Why it’s the best time to buy Bitcoin (If you haven’t already)
‘Sell the rally, buy the dip’ is a common phrase used in the financial and investment ecosystem, a maxim that may or may not hold true with respect to Bitcoin‘s present surge. The world’s largest digital asset spiked by over 44 percent in 2020 and even though some may suggest waiting for the price to go down, the right time to cash in could be this very moment.
One of the strong arguments made in support of investing in Bitcoin is its correlation with the Stock-to-Flow model. Gold is one of the most liquid assets in the industry and its scarcity aspect improved its S2F ratio tremendously over time. Bitcoin adhered to most of gold’s characteristics as an asset, highlighting that it is 10x better than the precious metal.
In terms of factual data, Bitcoin has followed the S2F model almost consistently and over the past year, the deviations from the S2F projections have been few. However, the fact that Bitcoin’s market cap was only $190 billion at press time highlighted significant future potential. Gold’s market value is close to $8-1o trillion and considering the notion that Bitcoin is likely to follow the S2F model, this asset class may over the next decade easily reach the same market valuation.
Keeping in line with the current market, Bitcoin’s Fear and Greed Index recorded positive investor sentiment as well. At press time, the Index pictured a ‘greedy’ rating of 63, suggesting an inflow of traders. Such a scenario usually means holding back on sudden investment; alas, Bitcoin does not share the same properties as traditional assets.
In spite of being in existence for over a decade, Bitcoin remains a relatively new asset class. The digital asset is largely asymmetric, something that implies that it may not fall or dip significantly in the long-term. Short-term volatility is a thing of regularity for cryptocurrencies so, putting aside short-term dumps, Bitcoin checks all the right boxes from a long-term perspective.
The world’s largest cryptocurrency’s performance in 2019 did not disappoint either.
Bitcoin registered an overall growth of over 95 percent and outperformed the likes of Gold, S&P 500, and even U.S treasury bonds. Here, it is important to note that Bitcoin did undergo a 50 percent correction from its year-to-date high of $13,800, but the rise in valuation was still substantial. The crypto-asset did not depreciate as it did after the bull run of 2017, a time when the slump pulled its valuation down from $20,000 to $3000.
The major difference between the bull run of 2017 and the present rally is market maturity and the circulation of coins. From a total of 21 million BTC, 18.2 million BTCS have already been minted. Moreover, three years ago, institutional adoption and constructive knowledge of Bitcoin was still lacking in the space, something that clouded people’s understanding of Bitcoin.

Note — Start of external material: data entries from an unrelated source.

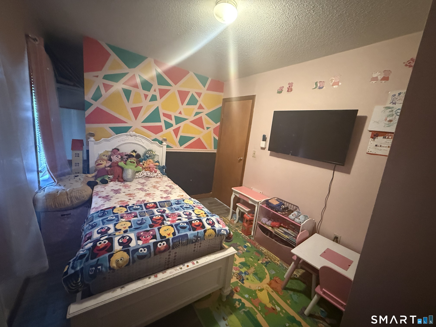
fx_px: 176
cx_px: 218
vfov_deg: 85.7
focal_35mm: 14
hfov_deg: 102.1
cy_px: 164
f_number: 2.2
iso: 1000
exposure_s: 1/40
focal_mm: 2.22
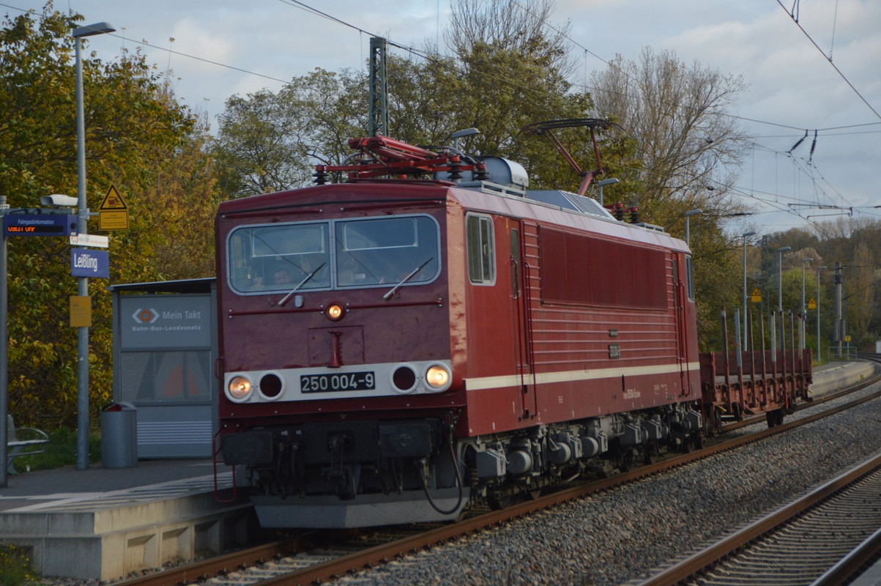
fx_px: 2274
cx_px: 440
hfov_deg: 21.9
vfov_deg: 14.7
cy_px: 293
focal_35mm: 93
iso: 400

At press time, the financial industry and mainstream media are far more aware of the digital asset. In fact, regulatory agencies around the world are now taking Bitcoin’s position in the market seriously, with discussions on the regulation of digital assets common. The World Economic Forum in Davos announcing a consortium on the regulation of crypto-assets and stablecoins is evidence of the same.
While market critics around the crypto-space still believe that Bitcoin would eventually drop down to 0, market sentiment, past performance, and overall functionality of the crypto-asset disprove this argument.

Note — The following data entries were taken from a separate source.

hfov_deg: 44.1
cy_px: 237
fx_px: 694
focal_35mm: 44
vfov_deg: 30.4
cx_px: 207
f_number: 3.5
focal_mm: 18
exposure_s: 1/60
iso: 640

The next few years should be better for Bitcoin in terms of valuation and adoption. However, it is important to note that risk remains a part and parcel of any asset in the industry. In fact, this is a sentiment shared by the Founder of Quantum Economics, Mati Greenspan as well who told AMBCrypto,
“There are many reasons to be bullish on Bitcoin at the moment, but we do need to bear in mind that as an emerging asset it is extremely risky. Investors should always take proper precautions and diversify their holdings and never invest more than they can afford to lose.”
Greenspan’s advice holds true but maybe, in order to accrue long-term profits from Bitcoin, a little leap of faith comes across as a necessity.